EXERCISE OBJECTIVE
Word for word, set down every line of the entries below from the line with "he whole market." to the line with "accordance with EN ISO 13849:2008 PL d", including both, and no other line.

GIVEN DATA
========

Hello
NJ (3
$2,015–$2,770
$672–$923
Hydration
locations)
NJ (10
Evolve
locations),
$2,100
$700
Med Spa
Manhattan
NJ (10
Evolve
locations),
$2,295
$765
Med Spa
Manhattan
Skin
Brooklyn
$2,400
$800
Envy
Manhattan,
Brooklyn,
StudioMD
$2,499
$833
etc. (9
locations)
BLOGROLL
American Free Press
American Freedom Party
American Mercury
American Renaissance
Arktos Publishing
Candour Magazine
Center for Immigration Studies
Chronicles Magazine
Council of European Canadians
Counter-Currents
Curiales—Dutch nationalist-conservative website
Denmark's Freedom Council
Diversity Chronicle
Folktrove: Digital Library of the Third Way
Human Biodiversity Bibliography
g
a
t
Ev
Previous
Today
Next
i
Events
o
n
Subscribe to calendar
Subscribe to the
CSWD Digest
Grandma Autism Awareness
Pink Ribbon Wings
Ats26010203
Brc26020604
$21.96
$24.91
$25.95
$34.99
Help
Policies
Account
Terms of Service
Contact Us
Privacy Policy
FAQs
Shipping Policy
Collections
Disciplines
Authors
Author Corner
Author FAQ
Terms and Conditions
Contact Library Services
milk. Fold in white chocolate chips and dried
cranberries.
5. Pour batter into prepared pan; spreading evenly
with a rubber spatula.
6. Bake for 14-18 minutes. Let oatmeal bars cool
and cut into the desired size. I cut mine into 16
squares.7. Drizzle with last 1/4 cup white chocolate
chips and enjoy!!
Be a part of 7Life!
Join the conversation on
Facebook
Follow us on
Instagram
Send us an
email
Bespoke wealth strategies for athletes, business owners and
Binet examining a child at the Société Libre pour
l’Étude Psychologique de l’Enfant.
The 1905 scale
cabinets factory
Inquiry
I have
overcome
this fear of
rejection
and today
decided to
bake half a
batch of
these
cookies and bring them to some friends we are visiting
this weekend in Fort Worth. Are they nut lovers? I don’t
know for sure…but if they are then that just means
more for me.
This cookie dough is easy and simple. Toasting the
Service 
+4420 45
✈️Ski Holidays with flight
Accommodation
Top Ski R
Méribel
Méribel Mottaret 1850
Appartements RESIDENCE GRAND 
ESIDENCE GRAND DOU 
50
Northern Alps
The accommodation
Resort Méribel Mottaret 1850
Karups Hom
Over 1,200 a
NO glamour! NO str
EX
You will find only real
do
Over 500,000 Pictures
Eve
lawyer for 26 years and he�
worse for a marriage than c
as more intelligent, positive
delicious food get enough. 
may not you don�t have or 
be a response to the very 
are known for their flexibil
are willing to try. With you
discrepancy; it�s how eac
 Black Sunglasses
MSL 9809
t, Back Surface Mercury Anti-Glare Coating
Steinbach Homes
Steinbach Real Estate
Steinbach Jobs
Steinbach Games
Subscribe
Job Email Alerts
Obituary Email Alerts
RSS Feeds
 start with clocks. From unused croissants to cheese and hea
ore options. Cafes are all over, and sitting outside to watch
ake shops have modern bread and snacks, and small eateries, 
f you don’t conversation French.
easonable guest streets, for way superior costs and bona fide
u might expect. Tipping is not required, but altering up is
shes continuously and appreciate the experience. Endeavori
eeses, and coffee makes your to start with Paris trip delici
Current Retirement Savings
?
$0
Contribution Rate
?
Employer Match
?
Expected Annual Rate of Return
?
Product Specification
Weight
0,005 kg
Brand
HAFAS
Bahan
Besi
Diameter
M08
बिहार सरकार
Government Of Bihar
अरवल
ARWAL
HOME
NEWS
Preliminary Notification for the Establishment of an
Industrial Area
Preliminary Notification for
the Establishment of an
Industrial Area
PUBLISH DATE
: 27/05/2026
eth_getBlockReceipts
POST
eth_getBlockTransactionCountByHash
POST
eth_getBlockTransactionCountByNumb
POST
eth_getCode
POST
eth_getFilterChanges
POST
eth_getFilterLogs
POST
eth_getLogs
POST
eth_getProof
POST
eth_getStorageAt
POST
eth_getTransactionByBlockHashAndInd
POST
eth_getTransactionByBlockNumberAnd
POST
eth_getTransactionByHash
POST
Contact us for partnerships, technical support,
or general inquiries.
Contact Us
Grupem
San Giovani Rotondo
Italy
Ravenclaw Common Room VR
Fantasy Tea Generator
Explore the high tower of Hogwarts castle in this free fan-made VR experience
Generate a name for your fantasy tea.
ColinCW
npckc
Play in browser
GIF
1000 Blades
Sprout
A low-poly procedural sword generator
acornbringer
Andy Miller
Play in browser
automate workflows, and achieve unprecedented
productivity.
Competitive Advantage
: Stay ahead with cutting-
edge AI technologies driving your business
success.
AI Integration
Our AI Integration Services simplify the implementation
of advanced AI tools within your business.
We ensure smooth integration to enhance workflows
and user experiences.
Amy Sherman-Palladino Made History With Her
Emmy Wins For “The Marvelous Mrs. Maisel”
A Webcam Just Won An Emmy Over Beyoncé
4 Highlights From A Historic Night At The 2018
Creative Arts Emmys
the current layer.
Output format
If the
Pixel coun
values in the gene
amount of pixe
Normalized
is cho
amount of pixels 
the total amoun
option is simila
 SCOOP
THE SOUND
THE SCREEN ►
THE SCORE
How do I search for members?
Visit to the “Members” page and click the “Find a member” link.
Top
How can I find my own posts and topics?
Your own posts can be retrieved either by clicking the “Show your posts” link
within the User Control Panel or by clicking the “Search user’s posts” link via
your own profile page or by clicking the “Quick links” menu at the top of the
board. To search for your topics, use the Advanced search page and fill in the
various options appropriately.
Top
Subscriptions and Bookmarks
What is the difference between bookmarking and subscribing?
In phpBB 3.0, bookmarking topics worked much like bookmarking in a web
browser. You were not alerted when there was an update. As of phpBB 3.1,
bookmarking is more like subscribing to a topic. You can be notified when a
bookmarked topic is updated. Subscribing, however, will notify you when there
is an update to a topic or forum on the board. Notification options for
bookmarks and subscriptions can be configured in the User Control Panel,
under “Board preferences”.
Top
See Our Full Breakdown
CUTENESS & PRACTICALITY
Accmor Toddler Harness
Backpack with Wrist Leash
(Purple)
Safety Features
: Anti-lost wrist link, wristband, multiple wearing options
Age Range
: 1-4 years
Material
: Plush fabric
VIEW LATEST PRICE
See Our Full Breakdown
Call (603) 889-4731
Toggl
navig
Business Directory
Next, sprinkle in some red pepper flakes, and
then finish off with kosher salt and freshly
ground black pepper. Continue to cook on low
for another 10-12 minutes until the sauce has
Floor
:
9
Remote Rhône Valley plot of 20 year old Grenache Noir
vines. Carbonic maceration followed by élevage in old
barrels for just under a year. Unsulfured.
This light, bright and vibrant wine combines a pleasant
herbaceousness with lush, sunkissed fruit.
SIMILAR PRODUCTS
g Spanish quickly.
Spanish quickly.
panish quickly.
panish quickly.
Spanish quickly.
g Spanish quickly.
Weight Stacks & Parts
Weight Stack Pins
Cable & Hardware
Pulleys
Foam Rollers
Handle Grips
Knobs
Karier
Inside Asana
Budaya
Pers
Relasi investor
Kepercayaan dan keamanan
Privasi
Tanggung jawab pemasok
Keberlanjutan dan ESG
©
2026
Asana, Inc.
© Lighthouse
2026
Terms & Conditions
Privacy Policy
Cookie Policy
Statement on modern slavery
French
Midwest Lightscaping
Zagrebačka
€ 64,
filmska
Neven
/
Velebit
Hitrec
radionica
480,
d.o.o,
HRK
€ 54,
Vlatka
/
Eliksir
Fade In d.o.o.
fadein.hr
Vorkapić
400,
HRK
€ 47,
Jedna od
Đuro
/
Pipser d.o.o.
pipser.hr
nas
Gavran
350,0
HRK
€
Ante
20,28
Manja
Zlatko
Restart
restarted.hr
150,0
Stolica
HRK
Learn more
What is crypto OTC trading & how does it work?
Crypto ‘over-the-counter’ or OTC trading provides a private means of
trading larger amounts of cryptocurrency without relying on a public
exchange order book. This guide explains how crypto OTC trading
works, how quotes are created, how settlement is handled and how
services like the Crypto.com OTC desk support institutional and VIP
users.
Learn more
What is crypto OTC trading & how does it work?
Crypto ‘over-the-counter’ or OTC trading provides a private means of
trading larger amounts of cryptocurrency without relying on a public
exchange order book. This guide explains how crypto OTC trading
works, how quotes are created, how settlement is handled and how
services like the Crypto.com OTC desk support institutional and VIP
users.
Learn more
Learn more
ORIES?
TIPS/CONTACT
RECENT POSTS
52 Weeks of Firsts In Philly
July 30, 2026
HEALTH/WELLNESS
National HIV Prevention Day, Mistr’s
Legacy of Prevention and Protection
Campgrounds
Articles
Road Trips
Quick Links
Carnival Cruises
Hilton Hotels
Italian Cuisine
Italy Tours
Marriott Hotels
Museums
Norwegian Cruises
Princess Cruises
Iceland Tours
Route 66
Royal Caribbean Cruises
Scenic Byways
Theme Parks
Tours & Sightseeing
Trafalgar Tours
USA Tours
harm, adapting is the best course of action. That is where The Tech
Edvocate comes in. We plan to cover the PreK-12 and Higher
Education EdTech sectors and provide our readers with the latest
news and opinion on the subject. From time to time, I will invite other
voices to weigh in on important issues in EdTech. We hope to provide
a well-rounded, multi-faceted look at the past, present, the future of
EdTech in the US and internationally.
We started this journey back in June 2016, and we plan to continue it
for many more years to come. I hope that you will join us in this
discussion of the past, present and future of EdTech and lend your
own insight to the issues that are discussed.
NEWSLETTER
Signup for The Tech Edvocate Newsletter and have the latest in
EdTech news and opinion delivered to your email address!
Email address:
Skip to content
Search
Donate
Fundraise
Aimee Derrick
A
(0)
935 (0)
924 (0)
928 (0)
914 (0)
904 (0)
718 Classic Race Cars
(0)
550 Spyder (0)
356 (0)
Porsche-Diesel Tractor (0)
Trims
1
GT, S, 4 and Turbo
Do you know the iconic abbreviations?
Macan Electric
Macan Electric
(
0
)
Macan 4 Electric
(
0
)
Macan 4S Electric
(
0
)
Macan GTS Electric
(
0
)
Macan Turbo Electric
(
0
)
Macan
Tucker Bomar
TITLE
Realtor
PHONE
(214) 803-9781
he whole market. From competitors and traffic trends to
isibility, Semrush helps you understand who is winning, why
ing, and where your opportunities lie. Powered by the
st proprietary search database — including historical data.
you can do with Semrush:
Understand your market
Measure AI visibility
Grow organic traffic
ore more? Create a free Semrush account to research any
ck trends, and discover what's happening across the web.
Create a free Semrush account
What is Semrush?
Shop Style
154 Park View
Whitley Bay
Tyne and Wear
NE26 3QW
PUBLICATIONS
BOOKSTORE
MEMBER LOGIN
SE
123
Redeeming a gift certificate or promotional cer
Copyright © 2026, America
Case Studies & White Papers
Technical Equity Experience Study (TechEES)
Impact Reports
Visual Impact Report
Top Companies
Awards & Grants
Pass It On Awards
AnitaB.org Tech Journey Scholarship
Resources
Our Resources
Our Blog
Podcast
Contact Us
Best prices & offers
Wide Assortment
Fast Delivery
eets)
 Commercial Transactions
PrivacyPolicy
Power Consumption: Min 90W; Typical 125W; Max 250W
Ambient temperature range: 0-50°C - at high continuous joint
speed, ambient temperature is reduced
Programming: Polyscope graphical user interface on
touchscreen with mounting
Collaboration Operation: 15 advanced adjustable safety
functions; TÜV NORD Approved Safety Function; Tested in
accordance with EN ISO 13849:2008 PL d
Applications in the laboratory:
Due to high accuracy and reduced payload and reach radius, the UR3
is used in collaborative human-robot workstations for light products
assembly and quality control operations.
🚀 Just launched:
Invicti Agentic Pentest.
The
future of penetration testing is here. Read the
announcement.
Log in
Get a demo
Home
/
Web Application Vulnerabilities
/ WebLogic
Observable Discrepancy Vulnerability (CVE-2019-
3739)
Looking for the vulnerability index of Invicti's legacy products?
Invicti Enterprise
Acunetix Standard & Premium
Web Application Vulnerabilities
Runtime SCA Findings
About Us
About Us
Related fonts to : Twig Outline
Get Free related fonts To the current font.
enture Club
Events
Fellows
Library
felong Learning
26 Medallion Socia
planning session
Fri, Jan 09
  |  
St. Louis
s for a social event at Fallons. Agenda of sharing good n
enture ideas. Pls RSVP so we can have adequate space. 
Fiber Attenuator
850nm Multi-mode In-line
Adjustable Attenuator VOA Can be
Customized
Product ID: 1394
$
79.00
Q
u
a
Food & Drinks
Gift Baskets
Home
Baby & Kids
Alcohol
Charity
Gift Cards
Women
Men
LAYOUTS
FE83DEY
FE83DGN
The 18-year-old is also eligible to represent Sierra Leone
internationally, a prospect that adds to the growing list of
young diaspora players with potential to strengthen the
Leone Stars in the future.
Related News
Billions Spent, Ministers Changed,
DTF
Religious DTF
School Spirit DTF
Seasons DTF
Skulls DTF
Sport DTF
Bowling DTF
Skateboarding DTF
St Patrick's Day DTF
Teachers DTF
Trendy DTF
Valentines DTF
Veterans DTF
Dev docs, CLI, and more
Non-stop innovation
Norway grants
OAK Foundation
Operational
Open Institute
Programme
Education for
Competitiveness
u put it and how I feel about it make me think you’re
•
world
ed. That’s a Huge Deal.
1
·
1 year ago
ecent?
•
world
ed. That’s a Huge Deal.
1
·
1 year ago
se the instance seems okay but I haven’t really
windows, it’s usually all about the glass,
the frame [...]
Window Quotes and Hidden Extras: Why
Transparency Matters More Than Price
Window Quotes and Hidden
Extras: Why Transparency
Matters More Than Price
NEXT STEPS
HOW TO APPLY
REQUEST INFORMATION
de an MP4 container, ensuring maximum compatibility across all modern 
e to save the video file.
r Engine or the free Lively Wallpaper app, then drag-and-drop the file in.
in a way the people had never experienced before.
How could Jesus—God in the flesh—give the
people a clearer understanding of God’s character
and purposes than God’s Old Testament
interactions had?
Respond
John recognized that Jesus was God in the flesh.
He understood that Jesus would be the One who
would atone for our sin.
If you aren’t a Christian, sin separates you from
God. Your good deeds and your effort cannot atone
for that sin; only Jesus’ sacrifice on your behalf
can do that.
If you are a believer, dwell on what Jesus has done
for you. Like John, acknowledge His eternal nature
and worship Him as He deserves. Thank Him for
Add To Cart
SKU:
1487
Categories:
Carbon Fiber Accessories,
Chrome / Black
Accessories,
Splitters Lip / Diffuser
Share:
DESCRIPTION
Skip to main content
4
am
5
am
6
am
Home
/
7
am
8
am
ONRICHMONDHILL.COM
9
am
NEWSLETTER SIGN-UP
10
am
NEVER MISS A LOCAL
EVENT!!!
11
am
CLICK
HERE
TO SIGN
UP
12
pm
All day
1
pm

========

RESULT OF THE EXERCISE
he whole market. From competitors and traffic trends to
isibility, Semrush helps you understand who is winning, why
ing, and where your opportunities lie. Powered by the
st proprietary search database — including historical data.
you can do with Semrush:
Understand your market
Measure AI visibility
Grow organic traffic
ore more? Create a free Semrush account to research any
ck trends, and discover what's happening across the web.
Create a free Semrush account
What is Semrush?
Shop Style
154 Park View
Whitley Bay
Tyne and Wear
NE26 3QW
PUBLICATIONS
BOOKSTORE
MEMBER LOGIN
SE
123
Redeeming a gift certificate or promotional cer
Copyright © 2026, America
Case Studies & White Papers
Technical Equity Experience Study (TechEES)
Impact Reports
Visual Impact Report
Top Companies
Awards & Grants
Pass It On Awards
AnitaB.org Tech Journey Scholarship
Resources
Our Resources
Our Blog
Podcast
Contact Us
Best prices & offers
Wide Assortment
Fast Delivery
eets)
 Commercial Transactions
PrivacyPolicy
Power Consumption: Min 90W; Typical 125W; Max 250W
Ambient temperature range: 0-50°C - at high continuous joint
speed, ambient temperature is reduced
Programming: Polyscope graphical user interface on
touchscreen with mounting
Collaboration Operation: 15 advanced adjustable safety
functions; TÜV NORD Approved Safety Function; Tested in
accordance with EN ISO 13849:2008 PL d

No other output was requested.